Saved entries

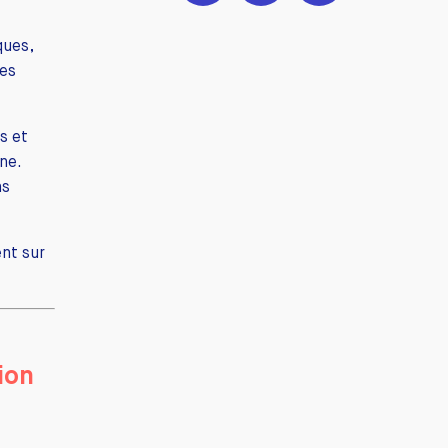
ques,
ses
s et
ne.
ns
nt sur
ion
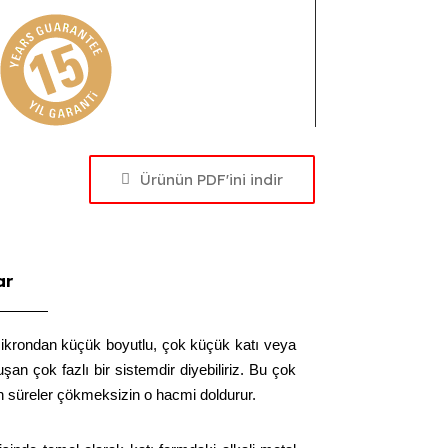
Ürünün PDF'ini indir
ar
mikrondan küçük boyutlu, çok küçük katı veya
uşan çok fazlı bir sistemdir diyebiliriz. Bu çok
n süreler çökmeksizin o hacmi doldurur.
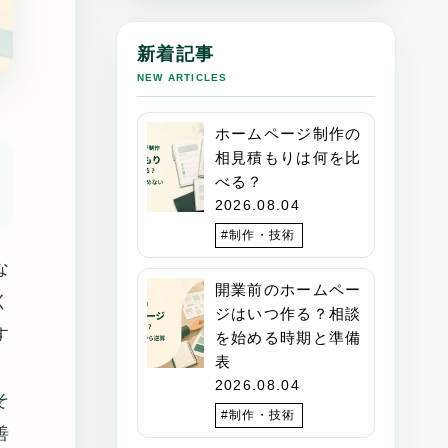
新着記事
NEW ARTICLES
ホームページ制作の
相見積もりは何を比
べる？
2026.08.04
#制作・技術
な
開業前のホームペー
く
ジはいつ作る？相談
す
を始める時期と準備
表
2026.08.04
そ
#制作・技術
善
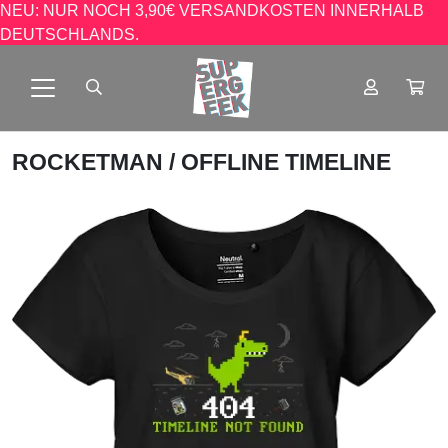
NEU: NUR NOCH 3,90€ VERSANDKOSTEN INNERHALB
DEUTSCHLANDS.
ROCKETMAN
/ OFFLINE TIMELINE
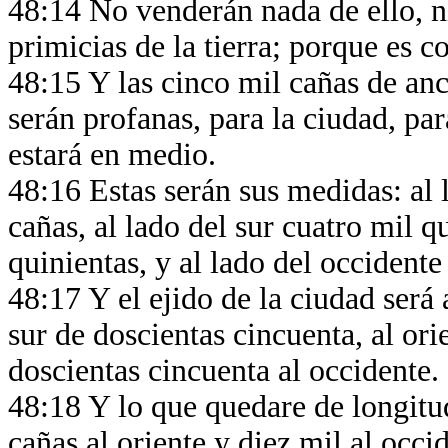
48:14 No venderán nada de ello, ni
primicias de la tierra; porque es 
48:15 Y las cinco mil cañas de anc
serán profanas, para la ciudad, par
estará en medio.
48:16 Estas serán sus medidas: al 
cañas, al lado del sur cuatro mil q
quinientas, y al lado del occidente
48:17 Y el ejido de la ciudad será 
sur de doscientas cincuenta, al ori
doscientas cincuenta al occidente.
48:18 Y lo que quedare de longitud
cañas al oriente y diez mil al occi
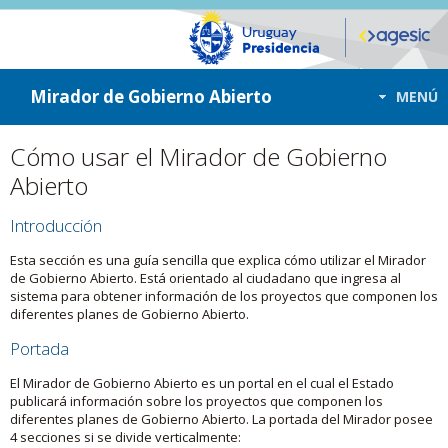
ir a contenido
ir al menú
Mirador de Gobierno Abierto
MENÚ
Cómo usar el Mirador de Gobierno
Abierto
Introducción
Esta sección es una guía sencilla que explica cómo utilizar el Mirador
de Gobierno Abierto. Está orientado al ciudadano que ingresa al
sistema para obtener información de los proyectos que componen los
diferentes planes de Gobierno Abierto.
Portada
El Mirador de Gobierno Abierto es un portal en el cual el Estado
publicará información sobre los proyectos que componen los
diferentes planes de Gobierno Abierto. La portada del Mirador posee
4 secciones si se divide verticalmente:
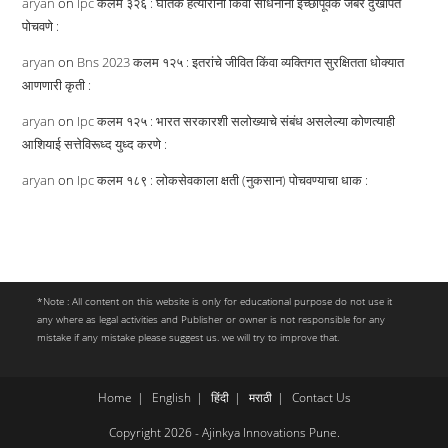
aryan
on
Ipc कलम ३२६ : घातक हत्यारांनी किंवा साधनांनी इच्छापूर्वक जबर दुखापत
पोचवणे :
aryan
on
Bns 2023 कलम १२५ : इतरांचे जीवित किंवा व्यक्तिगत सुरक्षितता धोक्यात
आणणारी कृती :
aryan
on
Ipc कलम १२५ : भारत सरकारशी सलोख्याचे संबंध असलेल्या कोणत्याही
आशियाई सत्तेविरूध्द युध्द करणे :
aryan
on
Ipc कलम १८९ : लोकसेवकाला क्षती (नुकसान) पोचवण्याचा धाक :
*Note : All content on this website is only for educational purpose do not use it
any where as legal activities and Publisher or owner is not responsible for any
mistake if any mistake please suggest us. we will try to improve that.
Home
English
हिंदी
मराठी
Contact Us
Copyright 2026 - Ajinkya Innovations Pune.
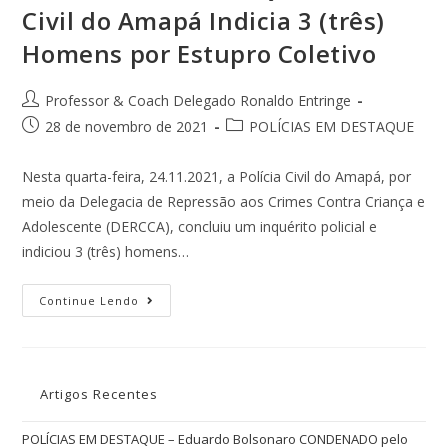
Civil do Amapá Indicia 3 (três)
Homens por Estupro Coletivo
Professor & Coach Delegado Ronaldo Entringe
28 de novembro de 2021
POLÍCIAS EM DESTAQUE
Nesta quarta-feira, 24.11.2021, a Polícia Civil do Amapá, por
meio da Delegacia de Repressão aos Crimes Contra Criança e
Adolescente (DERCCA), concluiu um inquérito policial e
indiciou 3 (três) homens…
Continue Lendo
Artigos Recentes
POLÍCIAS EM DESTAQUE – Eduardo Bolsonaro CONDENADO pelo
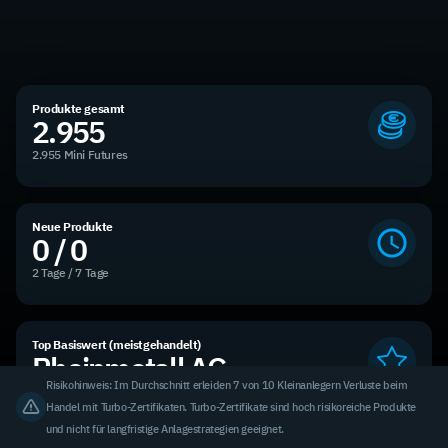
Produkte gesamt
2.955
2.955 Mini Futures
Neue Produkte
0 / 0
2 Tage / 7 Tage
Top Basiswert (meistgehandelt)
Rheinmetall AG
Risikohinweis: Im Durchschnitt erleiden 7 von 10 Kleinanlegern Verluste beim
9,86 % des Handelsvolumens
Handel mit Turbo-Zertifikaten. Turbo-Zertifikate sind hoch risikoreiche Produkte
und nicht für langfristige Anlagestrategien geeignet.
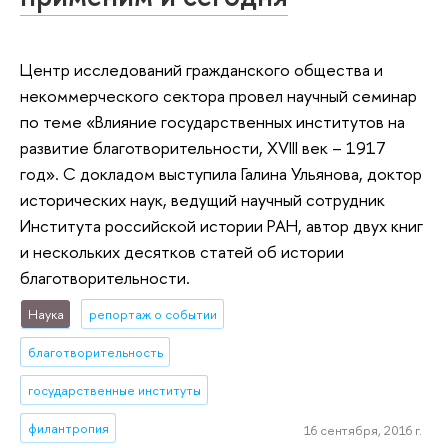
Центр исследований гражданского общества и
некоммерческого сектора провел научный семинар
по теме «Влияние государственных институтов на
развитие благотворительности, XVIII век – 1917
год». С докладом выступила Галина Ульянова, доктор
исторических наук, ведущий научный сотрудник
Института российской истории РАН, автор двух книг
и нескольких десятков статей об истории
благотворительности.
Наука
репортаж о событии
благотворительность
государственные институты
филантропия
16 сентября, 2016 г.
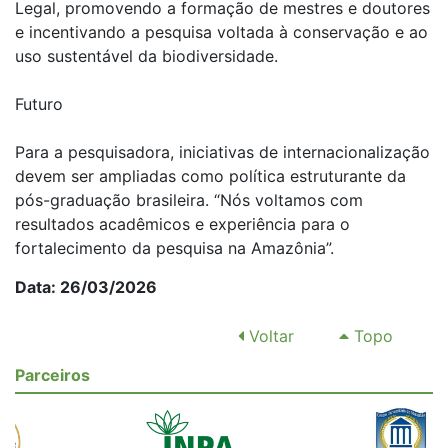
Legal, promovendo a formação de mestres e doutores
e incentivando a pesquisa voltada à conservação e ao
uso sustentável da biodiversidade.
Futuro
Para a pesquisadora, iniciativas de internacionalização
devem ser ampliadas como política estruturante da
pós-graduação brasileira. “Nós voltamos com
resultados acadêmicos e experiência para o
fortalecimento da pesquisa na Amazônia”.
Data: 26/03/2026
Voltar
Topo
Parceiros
--
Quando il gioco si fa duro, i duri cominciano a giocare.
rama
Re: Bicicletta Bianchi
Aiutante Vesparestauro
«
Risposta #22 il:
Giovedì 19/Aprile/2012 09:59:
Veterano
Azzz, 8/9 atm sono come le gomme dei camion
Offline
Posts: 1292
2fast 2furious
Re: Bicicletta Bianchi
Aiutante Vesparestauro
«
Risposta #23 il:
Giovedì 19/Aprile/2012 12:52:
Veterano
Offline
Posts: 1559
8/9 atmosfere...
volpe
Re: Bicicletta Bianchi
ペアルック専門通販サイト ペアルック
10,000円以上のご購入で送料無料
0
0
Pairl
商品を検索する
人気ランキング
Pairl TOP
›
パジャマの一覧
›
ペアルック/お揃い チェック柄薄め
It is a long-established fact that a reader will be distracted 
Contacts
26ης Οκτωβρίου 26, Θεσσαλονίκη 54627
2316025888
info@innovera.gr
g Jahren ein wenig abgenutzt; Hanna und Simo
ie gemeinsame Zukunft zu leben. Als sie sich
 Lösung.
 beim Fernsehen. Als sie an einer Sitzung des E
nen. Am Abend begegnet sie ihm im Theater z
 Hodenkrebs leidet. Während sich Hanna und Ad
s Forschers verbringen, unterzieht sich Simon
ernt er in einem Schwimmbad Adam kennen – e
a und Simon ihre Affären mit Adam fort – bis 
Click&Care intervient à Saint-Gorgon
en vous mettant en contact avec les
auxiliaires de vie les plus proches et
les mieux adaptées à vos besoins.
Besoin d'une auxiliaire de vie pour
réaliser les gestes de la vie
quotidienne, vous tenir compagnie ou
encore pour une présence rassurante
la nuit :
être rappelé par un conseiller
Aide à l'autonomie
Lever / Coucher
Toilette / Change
...
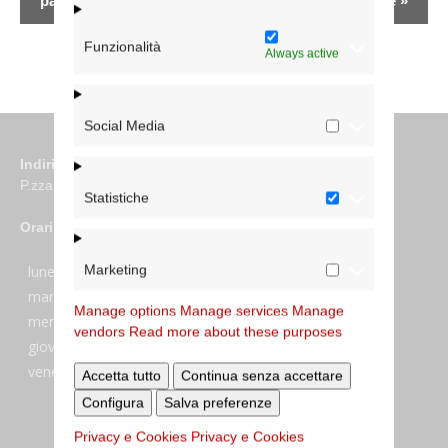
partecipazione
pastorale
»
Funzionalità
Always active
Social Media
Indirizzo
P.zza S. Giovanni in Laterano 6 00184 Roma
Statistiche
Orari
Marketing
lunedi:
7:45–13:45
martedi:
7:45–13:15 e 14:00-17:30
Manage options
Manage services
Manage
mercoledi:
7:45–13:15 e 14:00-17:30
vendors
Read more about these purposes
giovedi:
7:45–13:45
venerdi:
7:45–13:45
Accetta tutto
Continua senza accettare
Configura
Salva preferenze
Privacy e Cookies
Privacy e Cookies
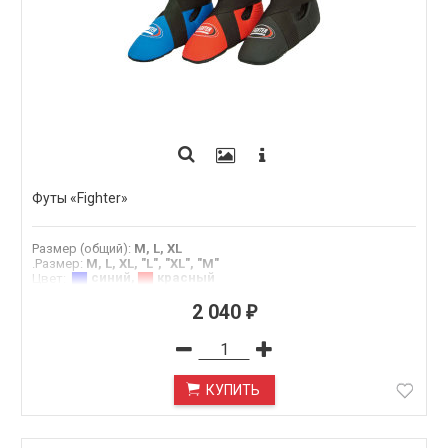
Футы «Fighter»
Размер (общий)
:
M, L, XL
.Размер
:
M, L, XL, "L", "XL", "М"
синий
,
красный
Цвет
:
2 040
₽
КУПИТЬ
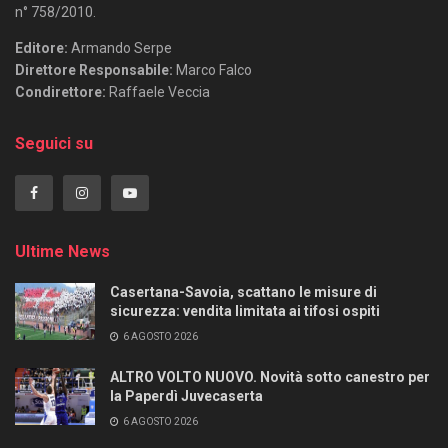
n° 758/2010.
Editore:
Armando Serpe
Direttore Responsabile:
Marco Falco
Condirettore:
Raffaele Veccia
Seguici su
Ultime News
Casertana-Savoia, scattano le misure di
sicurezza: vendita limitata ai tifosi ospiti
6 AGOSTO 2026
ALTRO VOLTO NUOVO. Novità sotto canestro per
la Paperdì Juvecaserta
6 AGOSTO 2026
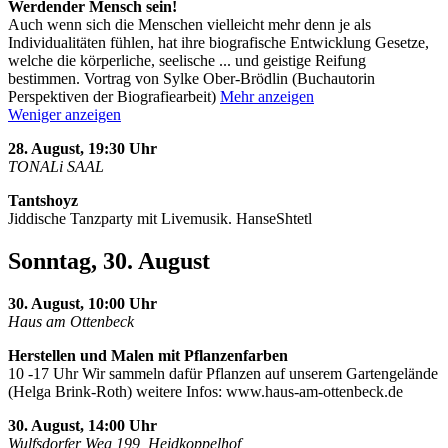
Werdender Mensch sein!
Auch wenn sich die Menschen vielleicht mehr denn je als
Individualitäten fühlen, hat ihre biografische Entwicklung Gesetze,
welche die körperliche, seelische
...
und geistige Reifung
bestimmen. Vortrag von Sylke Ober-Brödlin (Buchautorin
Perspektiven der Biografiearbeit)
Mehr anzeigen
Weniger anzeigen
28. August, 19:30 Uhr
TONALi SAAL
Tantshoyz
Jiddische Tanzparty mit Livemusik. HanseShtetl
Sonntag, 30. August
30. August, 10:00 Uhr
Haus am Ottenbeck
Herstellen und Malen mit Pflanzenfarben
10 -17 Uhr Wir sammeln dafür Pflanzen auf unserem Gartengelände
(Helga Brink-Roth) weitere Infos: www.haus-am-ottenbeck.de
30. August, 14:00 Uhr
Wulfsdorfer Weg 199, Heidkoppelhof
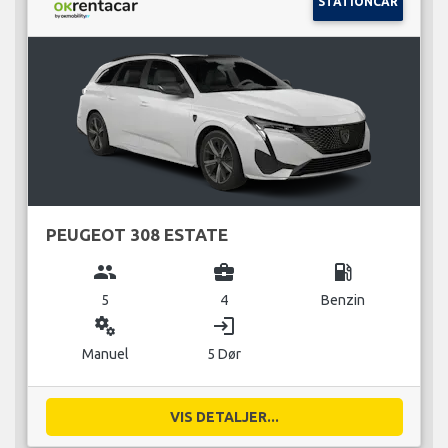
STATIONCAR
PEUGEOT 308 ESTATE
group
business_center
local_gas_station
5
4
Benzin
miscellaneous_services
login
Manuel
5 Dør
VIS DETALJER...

## Problem description
Reproduce word for word the lines of the records, starting at the line that contains "Ürünün PDF'ini indir" and stopping after the line that contains "cañas al oriente y diez mil al occi". Leave the pictures out of your answer.

## Output below
Ürünün PDF'ini indir
ar
mikrondan küçük boyutlu, çok küçük katı veya
uşan çok fazlı bir sistemdir diyebiliriz. Bu çok
n süreler çökmeksizin o hacmi doldurur.
新着記事
NEW ARTICLES
ホームページ制作の
相見積もりは何を比
べる？
2026.08.04
#制作・技術
な
開業前のホームペー
く
ジはいつ作る？相談
す
を始める時期と準備
表
2026.08.04
そ
#制作・技術
善
NEU: NUR NOCH 3,90€ VERSANDKOSTEN INNERHALB
DEUTSCHLANDS.
ROCKETMAN
/ OFFLINE TIMELINE
48:14 No venderán nada de ello, ni
primicias de la tierra; porque es 
48:15 Y las cinco mil cañas de anc
serán profanas, para la ciudad, par
estará en medio.
48:16 Estas serán sus medidas: al 
cañas, al lado del sur cuatro mil q
quinientas, y al lado del occidente
48:17 Y el ejido de la ciudad será 
sur de doscientas cincuenta, al ori
doscientas cincuenta al occidente.
48:18 Y lo que quedare de longitud
cañas al oriente y diez mil al occi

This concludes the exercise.